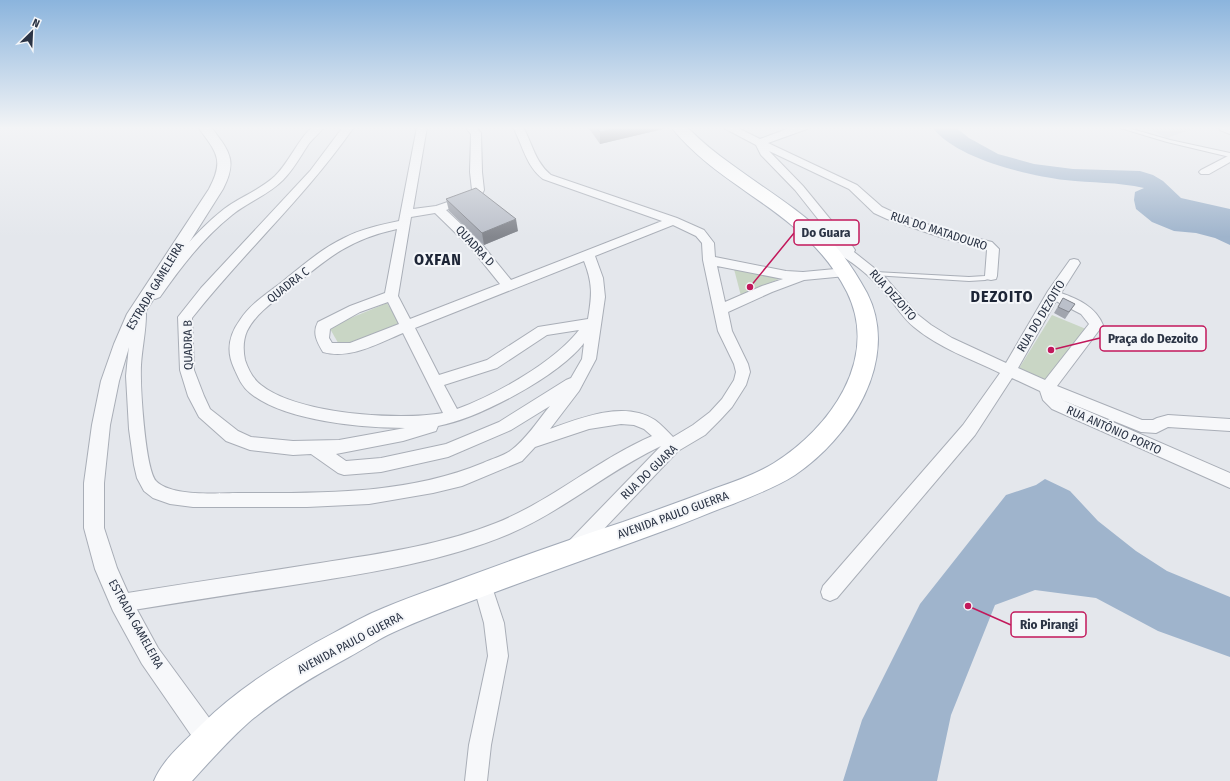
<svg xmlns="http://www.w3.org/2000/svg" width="1230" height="781" viewBox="0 0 1230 781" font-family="'Fira Sans Condensed',sans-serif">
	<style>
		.built { fill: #d2d6de }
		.green { fill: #c9d6c5 }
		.water { fill: #9fb4cc }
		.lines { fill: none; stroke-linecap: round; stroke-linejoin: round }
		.service-casing { stroke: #a9aeb7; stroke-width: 2 }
		.minor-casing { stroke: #a9aeb7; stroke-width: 2 }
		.tertiary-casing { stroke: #a9aeb7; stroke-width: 2 }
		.primary-casing { stroke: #a3abb8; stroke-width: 2 }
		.service { fill: #f7f8fa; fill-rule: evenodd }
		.minor { fill: #f7f8fa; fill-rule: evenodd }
		.tertiary { fill: #f7f8fa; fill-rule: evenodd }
		.primary { fill: #fff; fill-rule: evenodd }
		.wall { fill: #a1a5ae }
		.shaded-wall { fill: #83868d }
		.building { fill: #bbc0ca; stroke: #83868d }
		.labels { text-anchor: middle; stroke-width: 4; stroke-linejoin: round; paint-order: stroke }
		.street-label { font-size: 12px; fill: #2b3445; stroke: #f4f6f9 }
		.district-label { font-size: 16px; font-weight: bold; letter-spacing: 1px; fill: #1d2536; stroke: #f4f6f9 }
		.leader { fill: none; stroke: #c2185b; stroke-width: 1.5 }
		.callout-dot { fill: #c2185b; stroke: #f4f6f9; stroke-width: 1.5 }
		.callout { fill: #f4f6f9; stroke: #c2185b; stroke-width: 1.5 }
		.callout-label { font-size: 13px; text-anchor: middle; font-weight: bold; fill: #2b3445 }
	</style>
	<rect width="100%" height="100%" fill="#e4e7ec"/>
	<polygon class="built" points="1146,127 1198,127 1167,138"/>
	<g class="green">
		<polygon points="734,269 781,278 741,296"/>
		<polygon points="387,303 401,326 341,348 329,327"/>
		<polygon points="1052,315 1086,329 1046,384 1018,370"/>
	</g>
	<g class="water">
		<path d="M932,127H955L969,138L998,154L1034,164L1073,169L1140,171L1153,175L1163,181L1181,198L1230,209V245L1215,238L1196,233L1174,231L1152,222L1136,209L1134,200L1135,192L1144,188C1118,182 1092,183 1065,180C1027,175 956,159 932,127Z"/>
		<polygon points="1045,479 1070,491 1098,521 1136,551 1167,571 1230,597 1230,657 1158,631 1096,598 1035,590 995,605 951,715 937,781 843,781 862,720 920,604 1006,495 1036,485"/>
	</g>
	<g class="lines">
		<defs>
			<g id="service">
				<polygon points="1117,127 1125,127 1170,140 1230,153 1230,157 1167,142"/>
				<polygon points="875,272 969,277 985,276 991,274 994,276 993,277 985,280 969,281 873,275 872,274"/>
			</g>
			<g id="minor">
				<path d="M312,127H324C319,134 312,139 308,145C300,157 293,170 283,180C268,195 248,202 232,215C203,238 181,267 160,297L155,299L150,297L148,294L150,291C172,261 195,232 224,209C240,197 260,190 275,176C290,161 297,141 312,127Z"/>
				<path d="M343,127H354C306,196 244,252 192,318L194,370L204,396L210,409L238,431L251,437L293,441L339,440L405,428C362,428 284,421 250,393C242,387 238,377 234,368C226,351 229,335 240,320C250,304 268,293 282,282C302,266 321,249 344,238C361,229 380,225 399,221L417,127H427L413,209L436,206L471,194L472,190L470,172L471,134L465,127H476L481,133L482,172L484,190L480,198L446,210L480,242L511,280L662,221L543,179C526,166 523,146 513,127H523C533,145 535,162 551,175L677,218L704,230L714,243L715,257L786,271L803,272L846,268L851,269L852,272L851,275L846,276L804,280L772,292L728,312L732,331L748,364L750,372L746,385L732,407L720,420L705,435L678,451L580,554L574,556L568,554L565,548L568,542L661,446C608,471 563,511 509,534C444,561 375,572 306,583C245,592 183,602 121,612L114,610L112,603L114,596L121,594C183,584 245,575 307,565C370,555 436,547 496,523C551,501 597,460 652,436L644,429L634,425L621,424L589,429L535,447L522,461L462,486L433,493L369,504L307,507H193L170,504L153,498L144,491L137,478L134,465L129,429L126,376L132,314L134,311L139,309L144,311L146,314C146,331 142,348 141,365C140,385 145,468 156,481C171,497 218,493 238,493C320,493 406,495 483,463C491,459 503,456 510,451C526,440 538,420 550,406L511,430L448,457L381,472L344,475L338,473L311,454L293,455L250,450L226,441L199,417L188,396L180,370L178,317L201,288L310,171ZM435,213L471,248L500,284L410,319L398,296L411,217ZM673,225L696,236L702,243L703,260L718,331L734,364L736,372L734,380L722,399L710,412L693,425L673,437C667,431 662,425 655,420C624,400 580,418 550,429L579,391L596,359L605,297L603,278L595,256ZM397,229L385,293L350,306L318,322C312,333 317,342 323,352C350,360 379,343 403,333L443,413C399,421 297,414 261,385C253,379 248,369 245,360C243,350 243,340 247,331C257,311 279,298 295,285C330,256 351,239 397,229ZM584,261C593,284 592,295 588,319L538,327L487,360L439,375L415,328ZM717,266L783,279L762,286L725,302ZM388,302L399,324L350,343H332L329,338L330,329L360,312ZM579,330C553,363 495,395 457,409L444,385L497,368L547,335ZM584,343L582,359L571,378L566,380L499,422L446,444L381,458L346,461L336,454L403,441L436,431L438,426C478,419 559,376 584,343Z"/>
				<path d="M722,127H736L760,139L792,127H808L807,129L768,143L857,185L882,207L895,213L950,232L992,242L999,249L997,276L996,279L991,280L986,279L985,276L987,250L984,248L943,238L887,219L874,213L849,189L769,151L803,186L853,247L855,250L854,252L883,275L917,314L931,325L952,338L1006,363L1048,291L1070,260L1074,259L1078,260L1080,263L1061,293C1078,299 1096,307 1103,325L1057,386L1142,420H1153L1157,418L1168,415L1230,419V431L1168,427L1156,433L1141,432L1062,400L1230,473V488L1052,409L1043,400L1040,391L1012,378L975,435L837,598L830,601L823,598L821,592L823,586L963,425L1000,373C971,359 939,348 914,327C904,319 898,309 890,299C870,274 846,255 816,244L814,241L816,238L820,237L837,243L795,190L761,155L756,145ZM1056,301L1081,314L1089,324L1045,380L1018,368Z"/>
				<polygon points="1230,155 1230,162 1209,174 1201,174 1199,172 1201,170"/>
				<polygon points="482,575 489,578 504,623 508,656 491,745 487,781 465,781 469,745 488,656 484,623 473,584 475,578"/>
			</g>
			<g id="tertiary">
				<path d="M198,127H211C229,151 238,160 223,189L141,319L130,344L119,381L110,425L104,483V528L117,568L129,595L158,648L218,730L222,739L218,748L209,752L200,748L142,664L113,611L95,569L84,528V483L92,425L101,381L114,344L127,314L209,189C225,159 216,152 198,127Z"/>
				<polygon points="1218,127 1230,127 1230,134 1220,130"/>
			</g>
			<path id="primary" d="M671,127H687C701,141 715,153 731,164C763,188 798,208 827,237C843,253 856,273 867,293C901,360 850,438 795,475C775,488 754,495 733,504C713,511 693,520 674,527C607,552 540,575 474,600C447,610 420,620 394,632C378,639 364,649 349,657C314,676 278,697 248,723C228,741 210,761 192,781H154C163,759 185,741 202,724C235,691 275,666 315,643C334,633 353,622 372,613C403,599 437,588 469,576C520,557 571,539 623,522C654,511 685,500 716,488C736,481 756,474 774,463C830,428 880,359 847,292C806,211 723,192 671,127Z"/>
		</defs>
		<use href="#service" class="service-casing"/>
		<use href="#minor" class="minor-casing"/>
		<use href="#tertiary" class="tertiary-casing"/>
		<use href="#primary" class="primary-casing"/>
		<use href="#service" class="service"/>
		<use href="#minor" class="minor"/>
		<use href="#tertiary" class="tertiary"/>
		<use href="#primary" class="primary"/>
	</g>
	<g class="wall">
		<polygon points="588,127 663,127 663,129 600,144"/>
		<polygon points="446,199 518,231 484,245 449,211"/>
		<polygon points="1063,298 1075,304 1065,319 1054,313"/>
	</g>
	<g class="shaded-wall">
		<polygon points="620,127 663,127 663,129 600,144 600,132"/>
		<polygon points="516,219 518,231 484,245 482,233"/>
	</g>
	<g class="building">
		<polygon points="596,127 620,127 600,132"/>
		<polygon points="476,188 516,219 482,233 446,199"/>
		<polygon points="1063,298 1075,304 1069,312 1058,307"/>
	</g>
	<linearGradient id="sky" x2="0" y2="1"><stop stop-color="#8bb4dd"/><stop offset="0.54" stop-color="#f3f4f6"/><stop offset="1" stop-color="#f3f4f6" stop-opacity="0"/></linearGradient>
	<rect width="1230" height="237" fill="url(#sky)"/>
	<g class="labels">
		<g class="street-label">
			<text transform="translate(939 231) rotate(18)" y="4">RUA DO MATADOURO</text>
			<text transform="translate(475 246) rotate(47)" y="4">QUADRA D</text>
			<text transform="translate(288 285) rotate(-38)" y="4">QUADRA C</text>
			<text transform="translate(155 286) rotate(-59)" y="4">ESTRADA GAMELEIRA</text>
			<text transform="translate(893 295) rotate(48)" y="4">RUA DEZOITO</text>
			<text transform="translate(1041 316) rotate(-59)" y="4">RUA DO DEZOITO</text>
			<text transform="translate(188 345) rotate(-91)" y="4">QUADRA B</text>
			<text transform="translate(1114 430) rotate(24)" y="4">RUA ANTÔNIO PORTO</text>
			<text transform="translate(649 472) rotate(-44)" y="4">RUA DO GUARA</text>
			<text transform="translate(673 515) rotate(-20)" y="4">AVENIDA PAULO GUERRA</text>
			<text transform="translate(136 624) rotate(61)" y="4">ESTRADA GAMELEIRA</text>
			<text transform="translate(350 643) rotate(-28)" y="4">AVENIDA PAULO GUERRA</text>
		</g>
		<g class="district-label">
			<text x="438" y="265">OXFAN</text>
			<text x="1002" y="302">DEZOITO</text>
		</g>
	</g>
	<path class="leader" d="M750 287L794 233M1051 350L1100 338M968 606L1011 625"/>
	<g class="callout-dot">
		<circle cx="750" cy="287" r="4"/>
		<circle cx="1051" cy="350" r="4"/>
		<circle cx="968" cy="606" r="4"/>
	</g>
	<g class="callout">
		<rect x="794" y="220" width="65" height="25" rx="4"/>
		<rect x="1100" y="326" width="106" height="25" rx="4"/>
		<rect x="1011" y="612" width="75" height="25" rx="4"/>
	</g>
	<g class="callout-label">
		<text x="826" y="237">Do Guara</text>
		<text x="1153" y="343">Praça do Dezoito</text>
		<text x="1049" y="629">Rio Pirangi</text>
	</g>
	<g transform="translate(32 32) rotate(24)" stroke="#f4f6f9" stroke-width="3" paint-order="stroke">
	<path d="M0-3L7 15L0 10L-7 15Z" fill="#2b3445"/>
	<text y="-6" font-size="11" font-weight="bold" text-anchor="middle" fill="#2b3445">N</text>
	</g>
</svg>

◆ ◆ ◆ ◆

Check every line of the entries above, and copy those that carry the string "labels".

		.labels { text-anchor: middle; stroke-width: 4; stroke-linejoin: round; paint-order: stroke }
	<g class="labels">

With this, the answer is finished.